Finding Middle Ground on the Deficit

On Thursday the Peterson Foundation will host a star-studded summit on fiscal responsibility in Washington, DC. To some readers, that might sound as hallow as the Academy Awards and as thrilling as the International Academy on Financial Management, but this is genuinely important stuff. Ruminating on about how the government collects and spends money is a big think, but as public debt approaches record levels.

Robert Kuttner doesn't like the thrust of the Peterson summit because, like many liberals, he worries that "fiscal responsibility" is a Trojan horse for gutting Medicare and Social Security. He has a point. There are, without question, some invitees at the summit who see runaway Medicare costs and conclude the quickest solution is to dismantle Medicare. That sort of bluntness would be politically unpalatable and substantively wrongheaded. But Kuttner's point is incomplete:

Yes, we will have a national debt problem if we don't get a return to high growth soon. But the more immediate problem is restoration of prosperity--and in the near term that will require more public outlay, not less. Once a real recovery is on track, we need to increase progressive taxation, both to moderate deficits and to pay for sustained public spending on things the economy and society need, such as 21st century infrastructure, a green economy, good jobs, as well as a national health and pension system.

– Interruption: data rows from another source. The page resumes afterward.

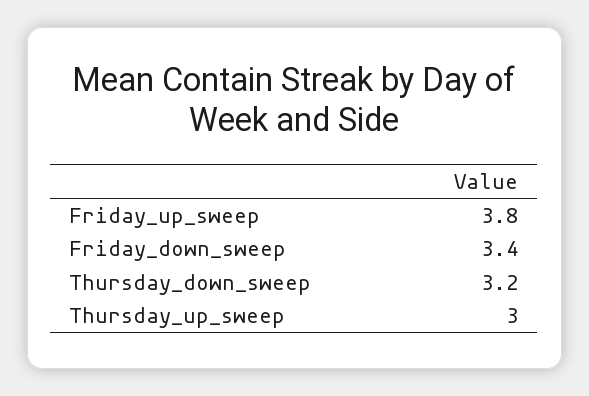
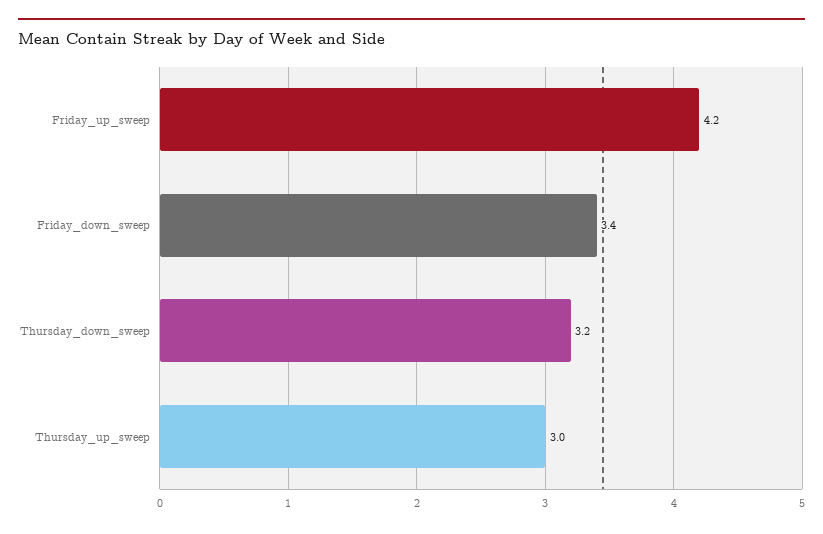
Friday_up_sweep: 3.8 -> 4.2

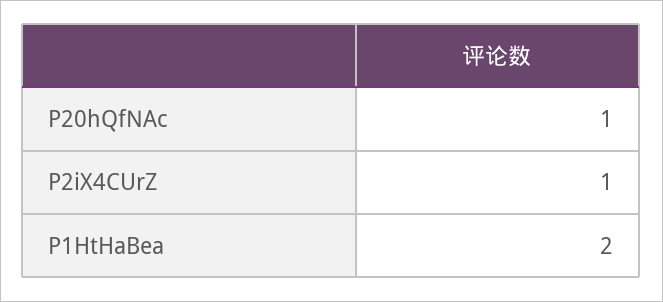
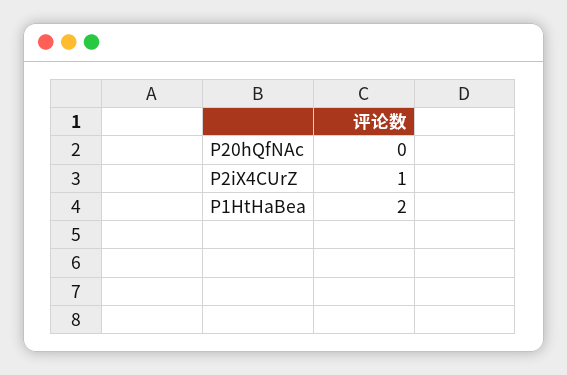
P20hQfNAc: 1 -> 0

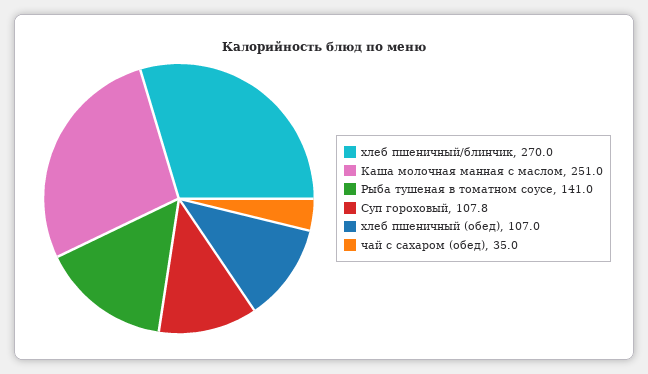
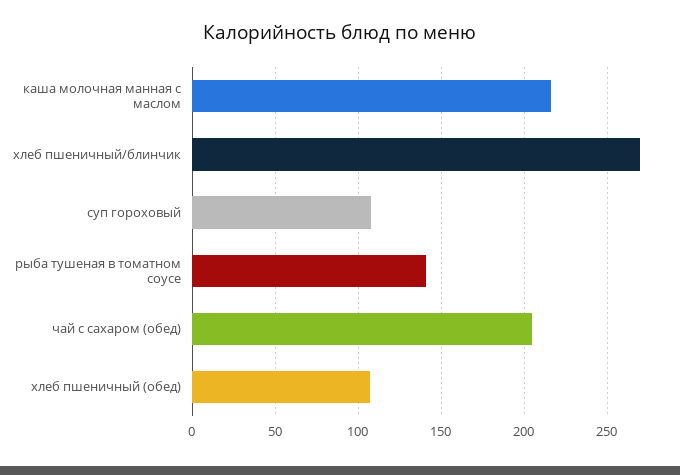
Каша молочная манная с маслом: 251 -> 215
чай с сахаром (обед): 35 -> 205

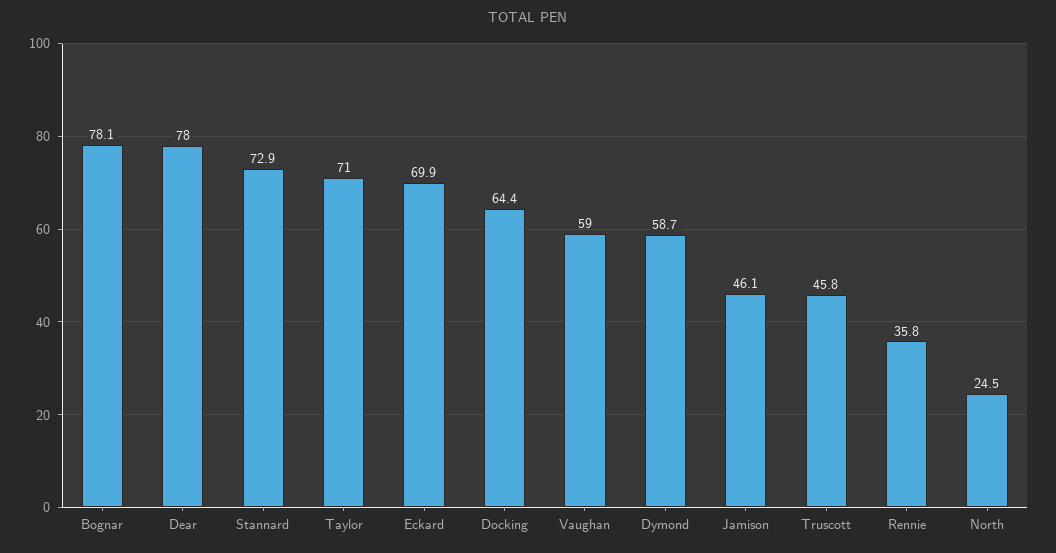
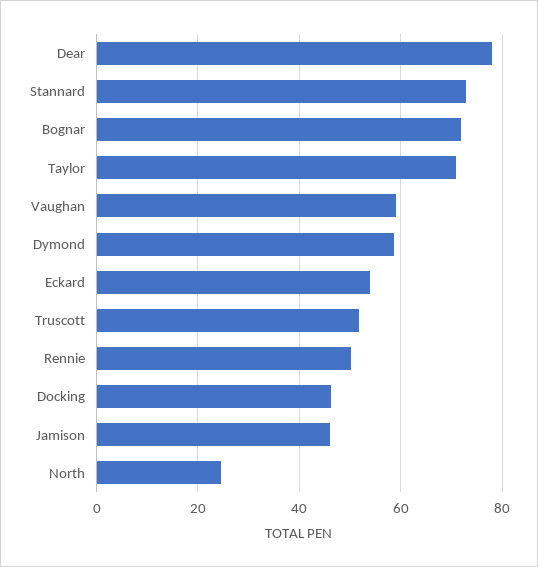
Bognar: 78.1 -> 72
Eckard: 69.9 -> 54
Docking: 64.4 -> 46
Truscott: 45.8 -> 52
Rennie: 35.8 -> 50

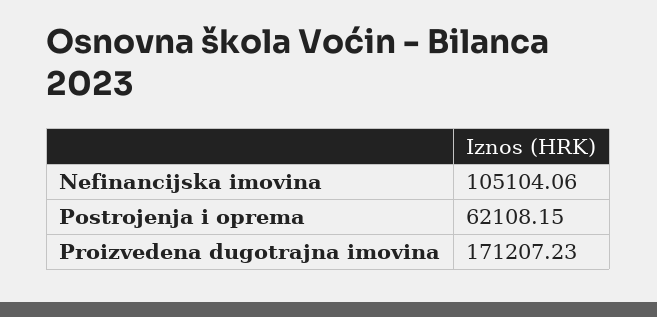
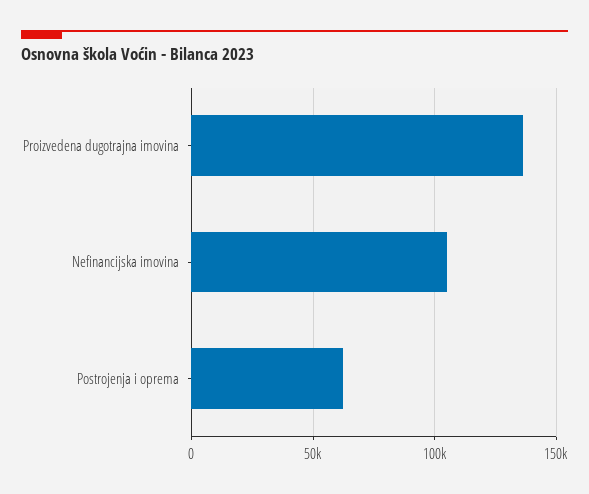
Proizvedena dugotrajna imovina: 171207.23 -> 135000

That's basically right. But better, perhaps, to say that we will have a national debt problem whether or not we get a return to historically common growth, as the Congressional Budget Office has concluded. Yes, the more immediate problem is the restoration of prosperity. The deficit is probably too low today. But looking at that short-term goal doesn't preclude acknowledging the long-term challenge. Public debt is in trouble today and it faces remarkable challenges in the 2020s.

Kuttner says "we need a national debate" between the austerity hawks and the social program defenders. Sounds good! So let's begin where both sides agree. Many Peterson attendees agree that large deficits are necessary now and dangerous in the future. Many also agree that new taxes will have to pay for ongoing spending, and that it would be unwise to enact regressive taxes that over-burdened lower-income families. The "high road" on the deficit is more crowded that Kuttner thinks.